For more details, contact us.

Children’s Panels

  • The Children’s Panel system is unique to Scotland.
  • It exists to try to help children
    • who are involved in anti-social or criminal behaviour
    • who have been subjected to criminal behaviour
    • who are in danger of harm through abuse or neglect
  • Before a child’s case can be dealt with by the Panel, a report will go to the Panel Staff, called Reporters.
  • The Reporter will see whether there are grounds (a basis) for the Panel to deal with the case. If there is, then “grounds of referral” will be sent to all parties – parents and the child, if they are old enough to understand.
  • If these grounds are agreed, then the Panel will deal with the case.
  • If the grounds are not agreed, then the matter may have to go to the Sheriff Court to be proved.
  • If there are some points agreed, but others are disputed, it may be possible to negotiate the grounds.

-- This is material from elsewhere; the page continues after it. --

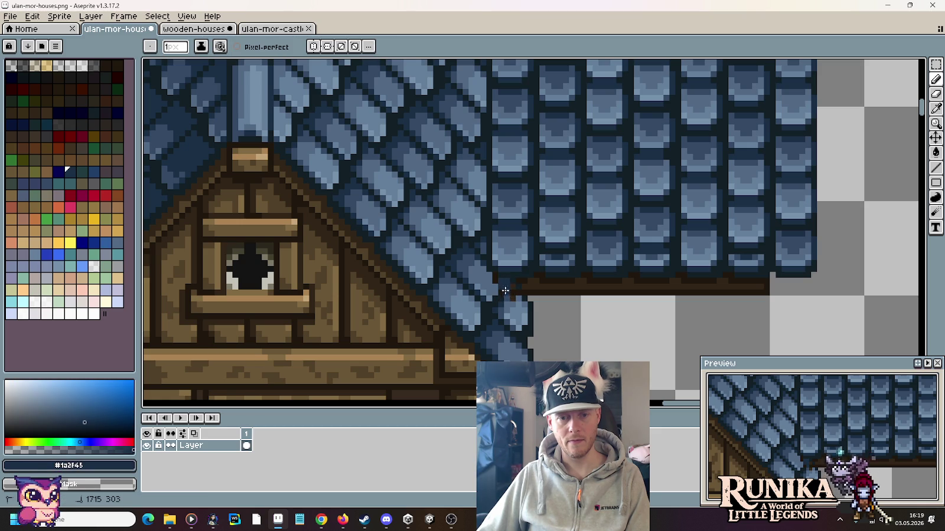
# Zoom out and enclose the house in a rectangular selection
pyautogui.scroll(-1, 511, 290)
pyautogui.scroll(-1, 520, 290)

Your solicitor can advise you.
  • The Panel may make orders about the child, including where the child is to live, and who may have contact with the child. The Social Work Department will be closely involved.
  • Relevant persons (the parents and any person who has care of the child) are entitled to be present at Panel meetings (unless there are any unusual circumstances) and to put their views and opinions forward to the Panel.
  • Legal Aid can be available for certain types of panel hearings. It’s up to the Scottish Legal Aid Board whether they allow legal aid for your case or not.
  • Panel decisions can be appealed on certain limited grounds. Appeals are heard by the Sheriff. There are time limits in place for appeals, and it is important that you speak to your solicitor as soon as possible.